In fact, the use of such published standards or program materials has become more than enough to establish national cyber security strategies. It is very easy to duplicate the national cyber strategy of other countries in a similar environment, and there are detailed materials that can be modified and used according to the local environment. Moldova also developed an initial National Cyber Security Program in this way, so it was necessary to conduct an objective review on whether there was a missing strategy or action.
Therefore, the purpose of Task-D is to present an overall improvement plan through evaluation of National Cyber Security Program under development.

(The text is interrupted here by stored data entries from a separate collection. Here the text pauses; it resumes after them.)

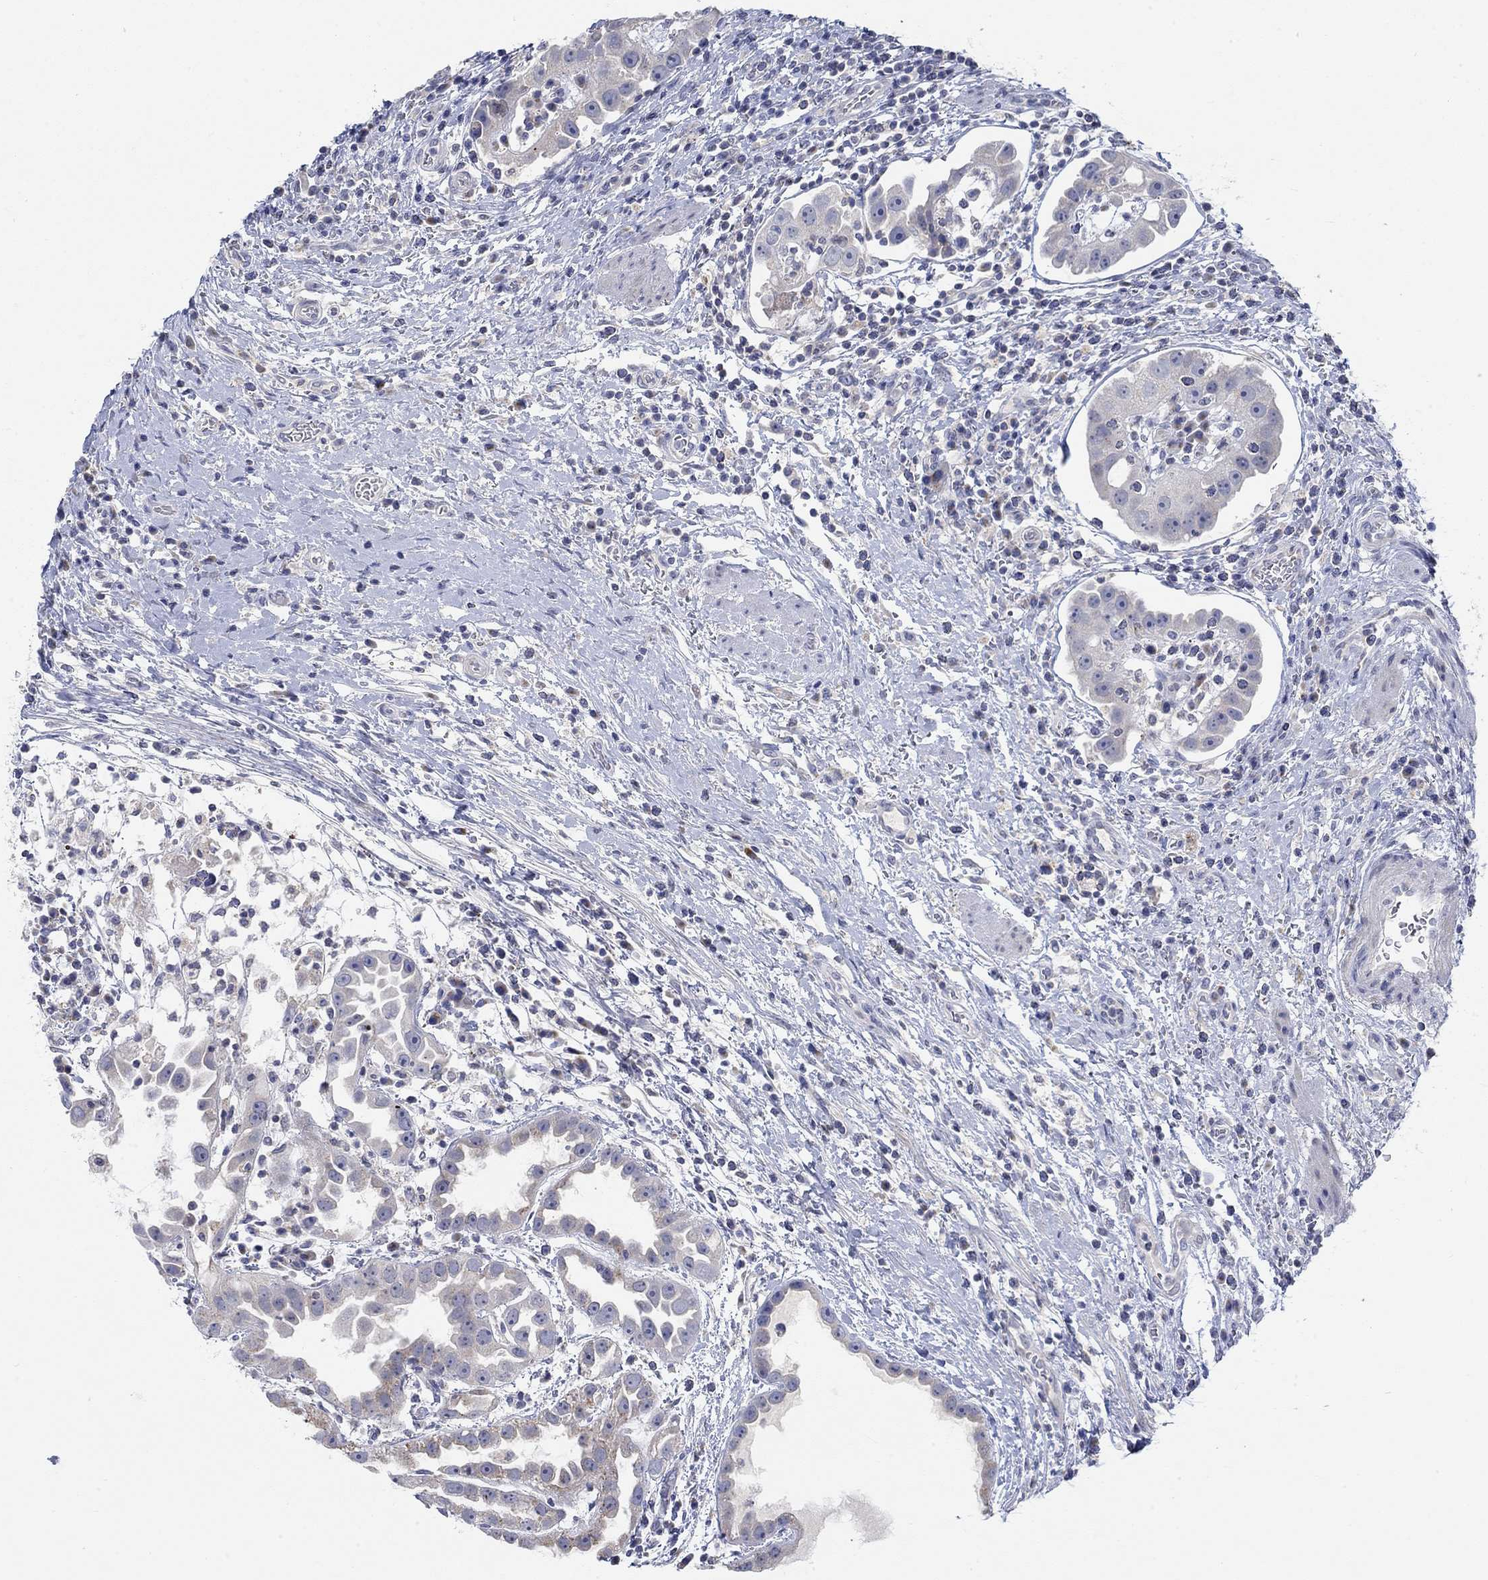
{"staining": {"intensity": "weak", "quantity": "25%-75%", "location": "cytoplasmic/membranous"}, "tissue": "urothelial cancer", "cell_type": "Tumor cells", "image_type": "cancer", "snomed": [{"axis": "morphology", "description": "Urothelial carcinoma, High grade"}, {"axis": "topography", "description": "Urinary bladder"}], "caption": "Urothelial cancer was stained to show a protein in brown. There is low levels of weak cytoplasmic/membranous expression in about 25%-75% of tumor cells. (DAB (3,3'-diaminobenzidine) IHC with brightfield microscopy, high magnification).", "gene": "NAV3", "patient": {"sex": "female", "age": 41}}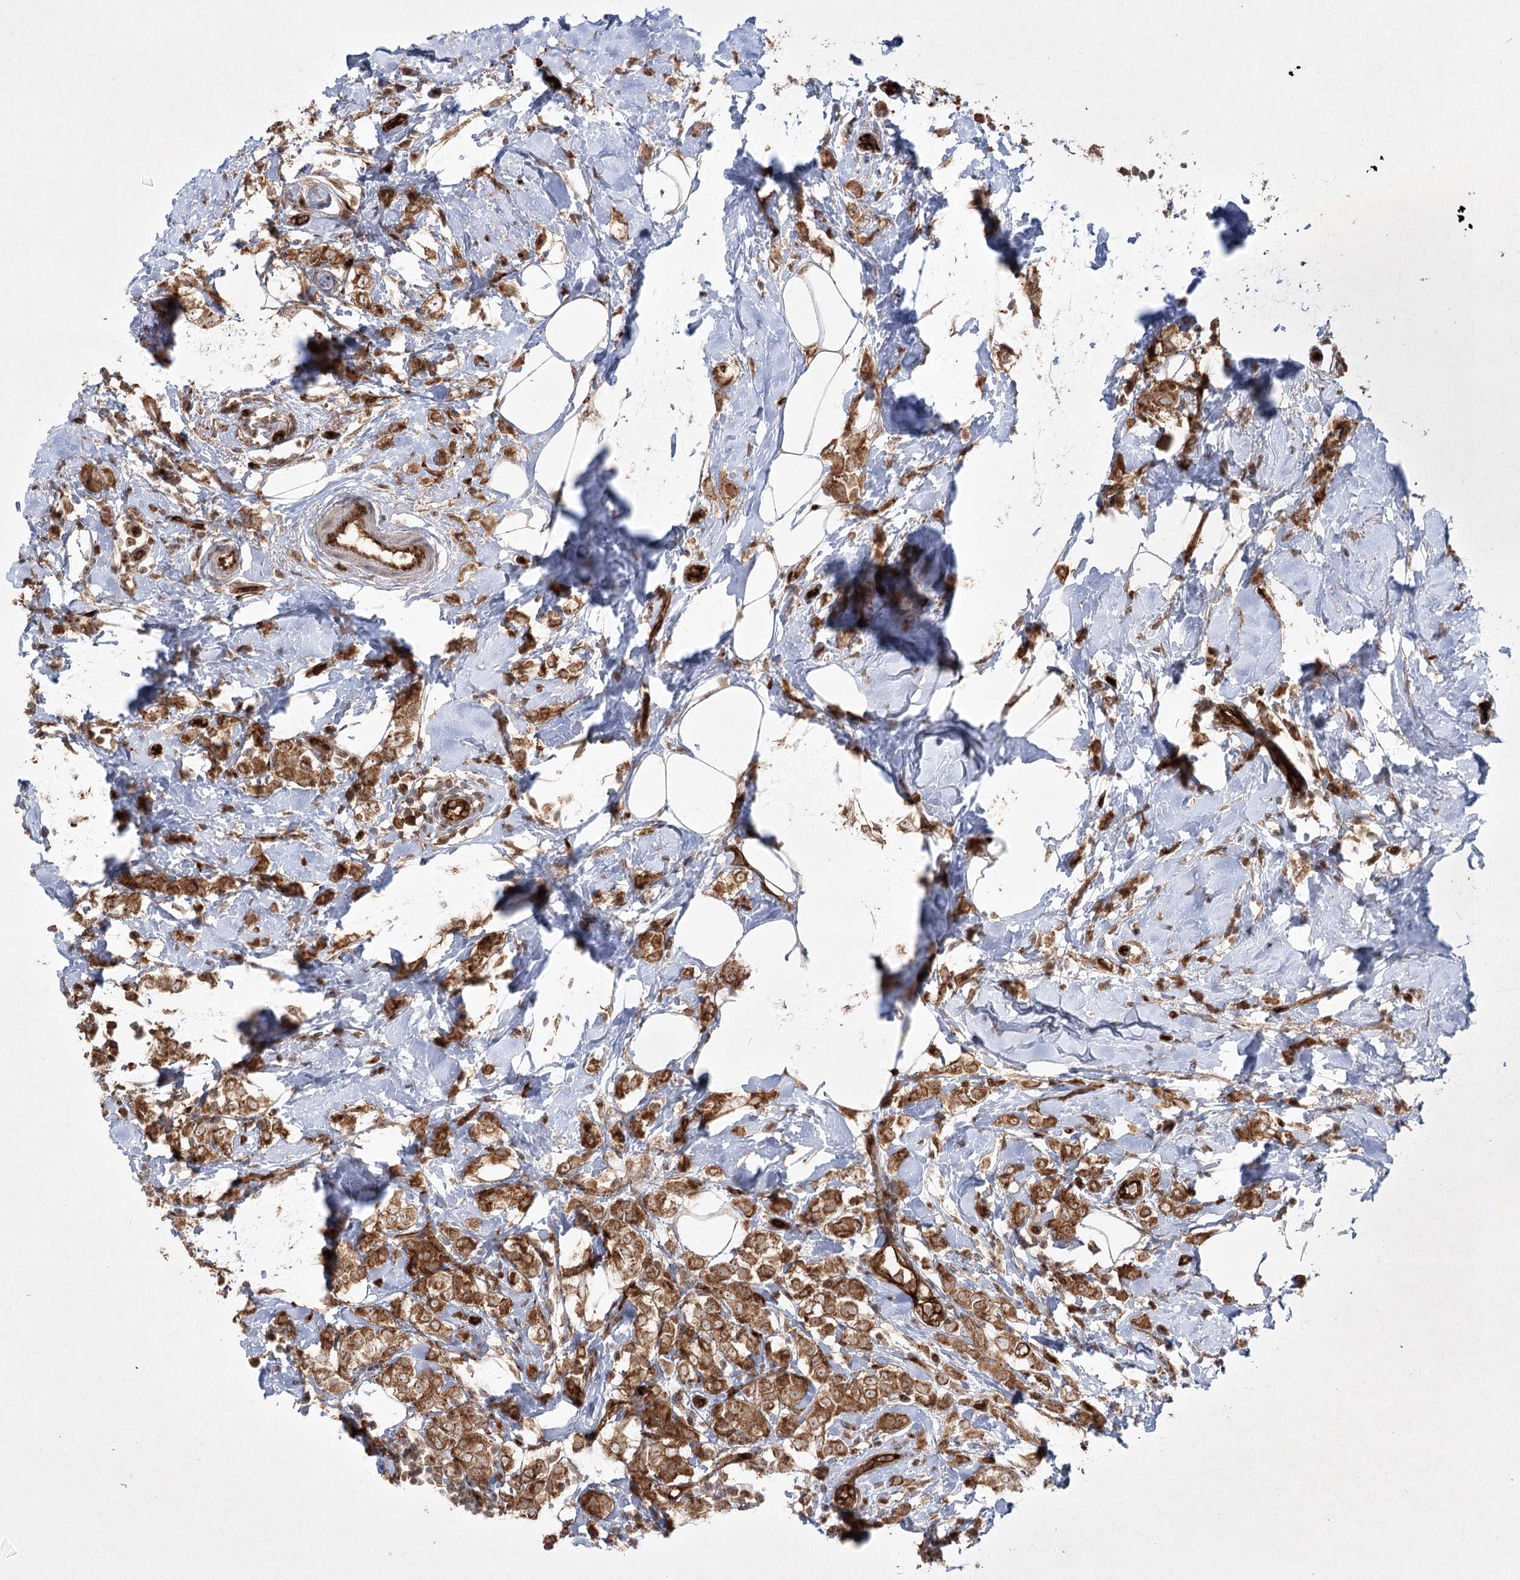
{"staining": {"intensity": "strong", "quantity": ">75%", "location": "cytoplasmic/membranous"}, "tissue": "breast cancer", "cell_type": "Tumor cells", "image_type": "cancer", "snomed": [{"axis": "morphology", "description": "Lobular carcinoma"}, {"axis": "topography", "description": "Breast"}], "caption": "Immunohistochemistry image of human lobular carcinoma (breast) stained for a protein (brown), which displays high levels of strong cytoplasmic/membranous positivity in approximately >75% of tumor cells.", "gene": "ARHGAP31", "patient": {"sex": "female", "age": 47}}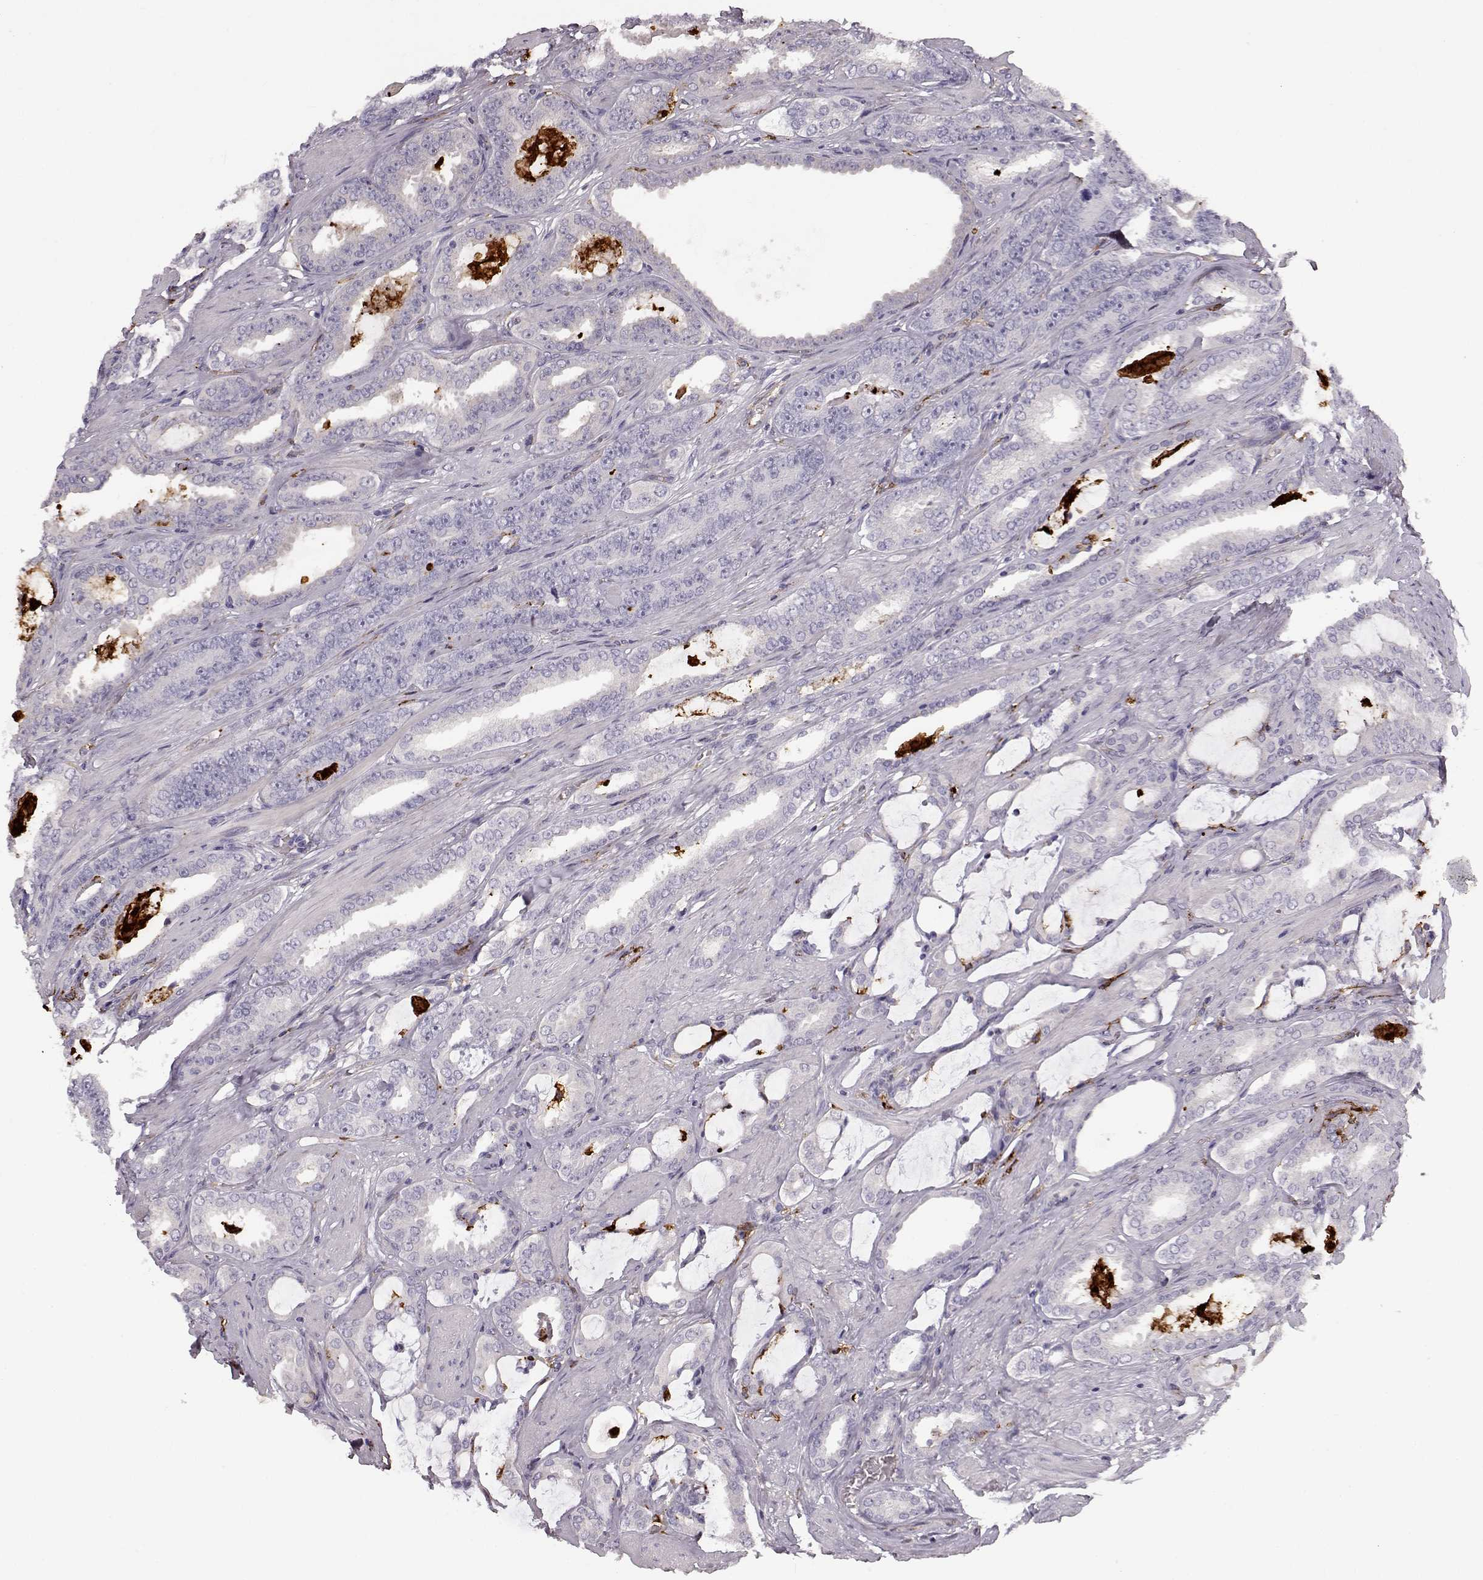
{"staining": {"intensity": "negative", "quantity": "none", "location": "none"}, "tissue": "prostate cancer", "cell_type": "Tumor cells", "image_type": "cancer", "snomed": [{"axis": "morphology", "description": "Adenocarcinoma, High grade"}, {"axis": "topography", "description": "Prostate"}], "caption": "A high-resolution image shows immunohistochemistry (IHC) staining of prostate cancer, which reveals no significant expression in tumor cells. (Brightfield microscopy of DAB (3,3'-diaminobenzidine) immunohistochemistry (IHC) at high magnification).", "gene": "CCNF", "patient": {"sex": "male", "age": 63}}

In order for objective performance of this task to be objective, an objective evaluation or inspection standard of a reputable institution was required, it was first necessary to consider the situation of Moldova in accordance with European Union standards, We made a checklist based on the "Guidebook on National Cyber Security Strategies" and conducted GAP analysis with the current Moldova national cyber security program. As a result, we obtained 20 improvement points. Respectively.
Especially, considering the economic situation in Moldova where the average initial college graduate is just over $ 100, there are some improvement measures such as the industrial security articles of Korea which are not mentioned in standard guide such as ITU, ENISA, NATO CCDCOE It emphasized that the introduction of domestic professional qualification systems and certification systems such as ISMS, PIMS, and PIPL have high economic efficiency and effectiveness.
Task-X01: Penetration test for Government network, Task-X10: Penetration test for a Critical Information Service
At the request of the MIC's Deputy Chief, we conducted a mock-up hacking diagnosis of the Moldovan government's network and Critical Information Security Service, What vulnerabilities should be supplemented, and what parts should be supplemented in the future.
As a result of two simulated hacking diagnoses, all of them got the root privilege of the target system, and there was a request from MTIC to omit some contents from the official report.
The protection measures against the result of the mock hacking diagnosis are divided into short term and long term protection measures. In particular, Secure SDLC for e-government projects that are continuously developed and built showed a high interest, SW security vulnerability diagnosis and emphasized the necessity of institutional introduction.